Während Deutschland im Lockdown steckt, schickt Schweden bloß eine SMS

Die schwedische Tageszeitung "Dagens Nyheter" (Stockholm) zog am Dienstag einen Vergleich zur Corona-Lage in Deutschland und Schweden: "Die Schweden haben am Montag eine SMS der Behörden erhalten, um Abstand beim Weihnachts-Shopping und an den Festtagen zu halten. Die Textnachricht wurde zuvor extra von zwei Ministern auf einer Pressekonferenz angekündigt. Zugleich schließen deutsche Politiker Geschäfte, Schulen und eine Reihe anderer Einrichtungen für drei Wochen, um die Epidemie zu bremsen.
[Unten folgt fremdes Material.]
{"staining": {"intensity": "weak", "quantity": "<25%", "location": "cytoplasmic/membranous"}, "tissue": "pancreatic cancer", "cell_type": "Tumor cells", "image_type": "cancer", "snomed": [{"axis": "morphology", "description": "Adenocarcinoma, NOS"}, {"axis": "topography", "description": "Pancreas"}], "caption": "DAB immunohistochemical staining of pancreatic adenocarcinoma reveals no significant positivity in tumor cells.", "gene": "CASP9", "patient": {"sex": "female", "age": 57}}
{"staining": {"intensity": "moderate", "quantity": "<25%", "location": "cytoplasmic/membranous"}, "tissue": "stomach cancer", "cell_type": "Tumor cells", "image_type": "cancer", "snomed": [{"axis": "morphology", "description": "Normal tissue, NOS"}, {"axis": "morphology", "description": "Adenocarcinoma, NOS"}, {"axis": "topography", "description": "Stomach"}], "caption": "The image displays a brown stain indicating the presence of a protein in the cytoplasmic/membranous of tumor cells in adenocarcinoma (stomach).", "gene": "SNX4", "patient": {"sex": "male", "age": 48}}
Es ist leicht, zu glauben, die Infektionslage wäre in Deutschland schlimmer als in Schweden. Das ist nicht der Fall. Die Infektionsausbreitung ist hier mehr als doppelt so hoch: 739 neue Covid-Fälle pro 100 000 Einwohner verglichen mit Deutschlands 335. Deutschland steht schlecht da – aber nicht so schlecht wie Schweden. Wie viel Leid müssen die Menschen ertragen, bevor die schwedische Regierung entschlossen genug handelt? Wo liegt die Schmerzgrenze der schwedischen Bevölkerung?"